BEGIN

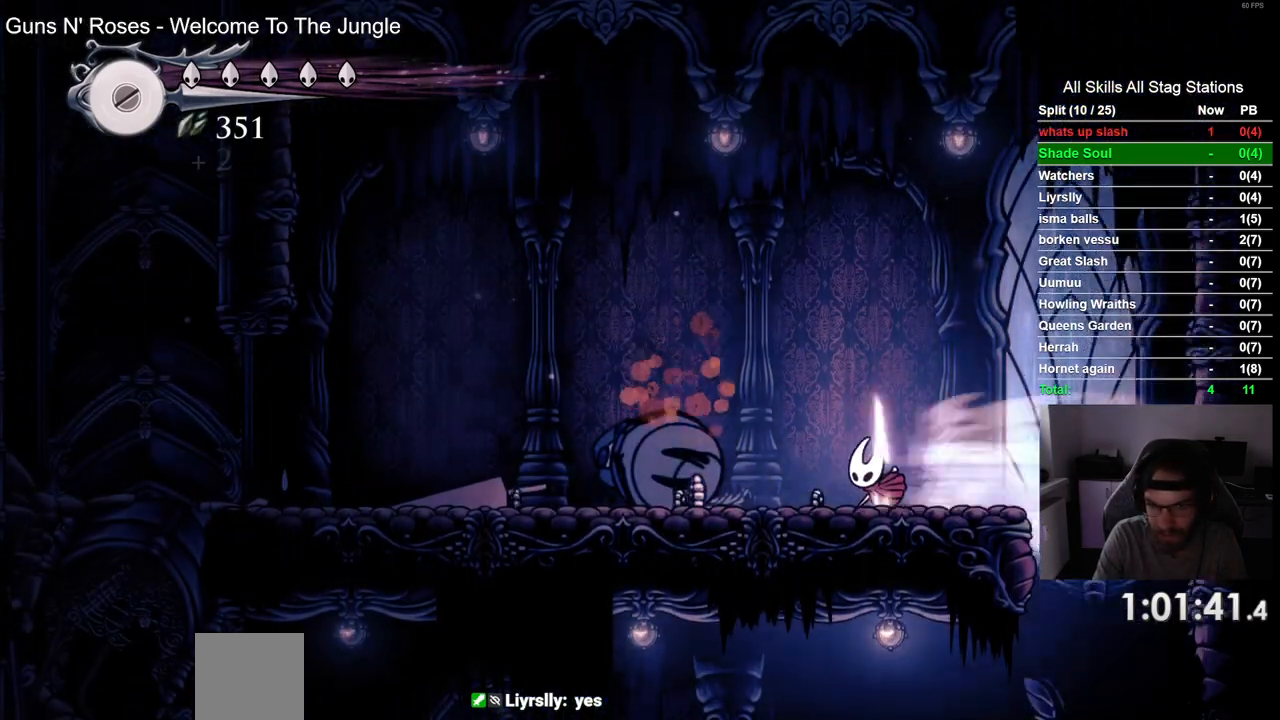
Gameplay with a controller (PlayStation layout); each line is a JSON object with the inputs held at the frame after it. "events" lists button and stick changes between this image and that frame as [ms after this image, input, new state], when the widget could be followed in between. Not read: L1 R1.
{"buttons": ["R2", "DPAD_LEFT"], "left_stick": "center", "right_stick": "center", "events": [[83, "R2", "up"], [433, "R2", "down"]]}
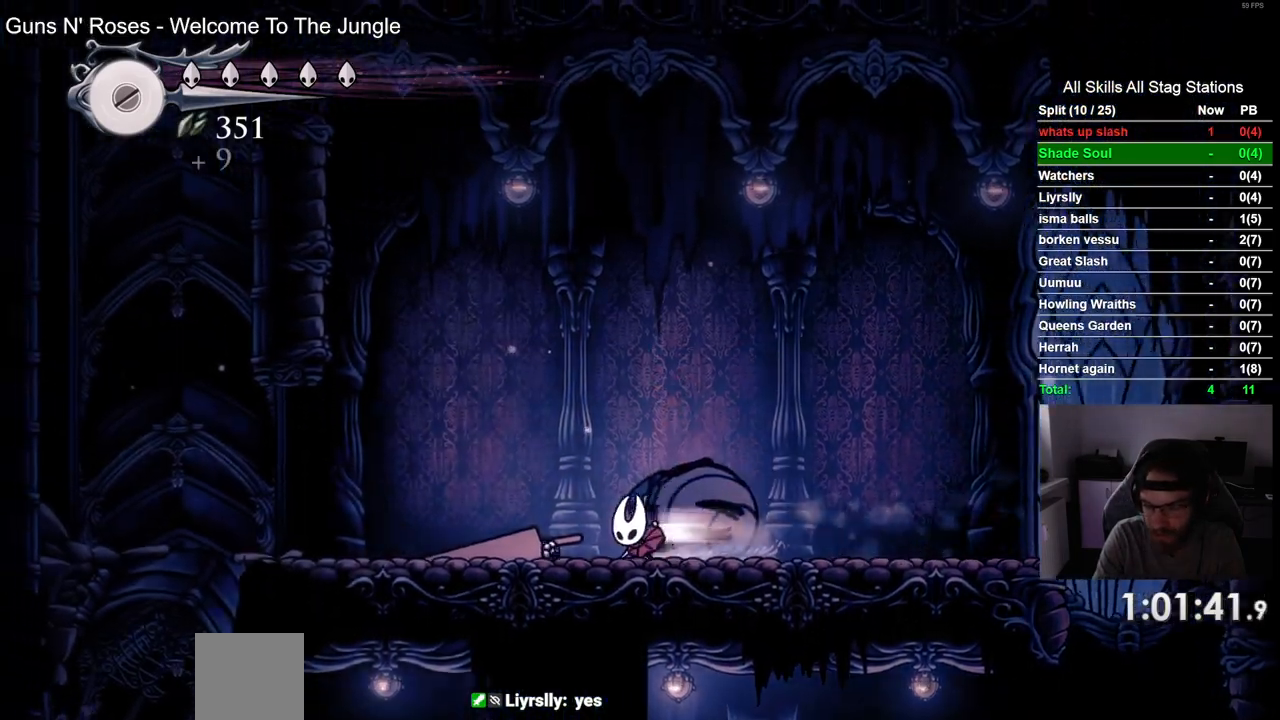
{"buttons": ["CROSS", "DPAD_LEFT"], "left_stick": "center", "right_stick": "center", "events": [[167, "R2", "up"], [467, "CROSS", "down"]]}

END

_What to work on_
The expected output is the full material above, unaltered, with pictures removed.

_Output_
Gameplay with a controller (PlayStation layout); each line is a JSON object with the inputs held at the frame after it. "events" lists button and stick changes between this image and that frame as [ms after this image, input, new state], when the widget could be followed in between. Not read: L1 R1.
{"buttons": ["R2", "DPAD_LEFT"], "left_stick": "center", "right_stick": "center", "events": [[83, "R2", "up"], [433, "R2", "down"]]}
{"buttons": ["CROSS", "DPAD_LEFT"], "left_stick": "center", "right_stick": "center", "events": [[167, "R2", "up"], [467, "CROSS", "down"]]}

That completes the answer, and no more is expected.